If you read TFA you would have noticed many landlords refused to rent properties.
The law aimed to provide tenants with more financial security, but by the end of last year, an estimated one in seven homes in Buenos Aires was sitting empty as landlords chose not to rent them out in Argentine pesos. Deposits were capped, and it was nearly impossible to end tenancies early.
Amoxtli@thelemmy.club 3 months ago
Landlords won’t offer rent if the rent is below what they think is profitable. You didn’t read the article, obviously.
Wilzax@lemmy.world 3 months ago
If the rent is no longer profitable, the landlord’s best interest is to sell the property. They are not compelled to maintain ownership of a building full of unprofitable people.

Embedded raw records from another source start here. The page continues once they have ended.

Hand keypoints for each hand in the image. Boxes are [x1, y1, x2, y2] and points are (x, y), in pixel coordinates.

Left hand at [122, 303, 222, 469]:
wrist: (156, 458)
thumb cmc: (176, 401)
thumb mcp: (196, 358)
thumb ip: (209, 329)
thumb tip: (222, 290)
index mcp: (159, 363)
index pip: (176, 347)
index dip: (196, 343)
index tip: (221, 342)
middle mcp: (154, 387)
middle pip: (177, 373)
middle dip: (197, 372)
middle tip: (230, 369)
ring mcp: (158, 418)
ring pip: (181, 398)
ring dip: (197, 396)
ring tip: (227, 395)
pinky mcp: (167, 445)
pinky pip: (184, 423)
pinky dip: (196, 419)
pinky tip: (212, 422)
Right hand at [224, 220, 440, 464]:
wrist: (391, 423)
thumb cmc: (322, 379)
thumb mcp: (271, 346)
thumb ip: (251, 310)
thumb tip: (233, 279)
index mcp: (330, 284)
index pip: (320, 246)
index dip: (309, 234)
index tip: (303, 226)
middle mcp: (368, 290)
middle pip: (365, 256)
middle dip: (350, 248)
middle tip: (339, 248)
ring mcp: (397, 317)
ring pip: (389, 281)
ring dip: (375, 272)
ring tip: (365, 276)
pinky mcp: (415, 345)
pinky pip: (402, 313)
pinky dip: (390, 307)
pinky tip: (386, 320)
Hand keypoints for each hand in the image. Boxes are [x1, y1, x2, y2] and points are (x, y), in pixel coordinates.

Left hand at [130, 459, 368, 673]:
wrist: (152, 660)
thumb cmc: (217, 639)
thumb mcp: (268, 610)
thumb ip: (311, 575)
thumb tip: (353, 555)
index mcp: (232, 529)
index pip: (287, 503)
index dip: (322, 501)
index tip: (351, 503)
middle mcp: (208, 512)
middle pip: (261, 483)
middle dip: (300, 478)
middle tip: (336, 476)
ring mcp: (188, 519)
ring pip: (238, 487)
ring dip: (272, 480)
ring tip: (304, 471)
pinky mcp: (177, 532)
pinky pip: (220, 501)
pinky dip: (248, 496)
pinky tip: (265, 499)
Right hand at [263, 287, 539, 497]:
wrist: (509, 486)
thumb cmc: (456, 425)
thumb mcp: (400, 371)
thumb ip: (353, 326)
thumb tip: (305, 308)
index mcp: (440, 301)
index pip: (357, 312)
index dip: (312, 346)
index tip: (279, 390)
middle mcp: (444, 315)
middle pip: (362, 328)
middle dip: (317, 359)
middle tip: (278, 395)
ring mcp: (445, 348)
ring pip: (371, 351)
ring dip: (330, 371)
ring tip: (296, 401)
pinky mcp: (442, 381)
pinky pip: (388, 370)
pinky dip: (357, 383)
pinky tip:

intensely_human@lemm.ee 3 months ago
Unless of course they cannot sell it because others won’t buy it.
Unprofitable for Landlord A means unprofitable for Landlord B.
When property is profitable, housing construction becomes profitable. When housing construction is profitable, housing construction happens.
A free market is based on consent. When people want housing, that is the market force that makes housing worth creating. But only if consent is allowed to happen. Without it, there is no force that transmits one person’s yearning for housing into another’s motivation to construct it.
The government can of course force people to build housing, but the whole thing is less efficient than when everyone is involved in economic interactions they consented to.
Wilzax@lemmy.world 3 months ago
If they can’t sell it because nobody will buy it, lower the price. It’s basic economics.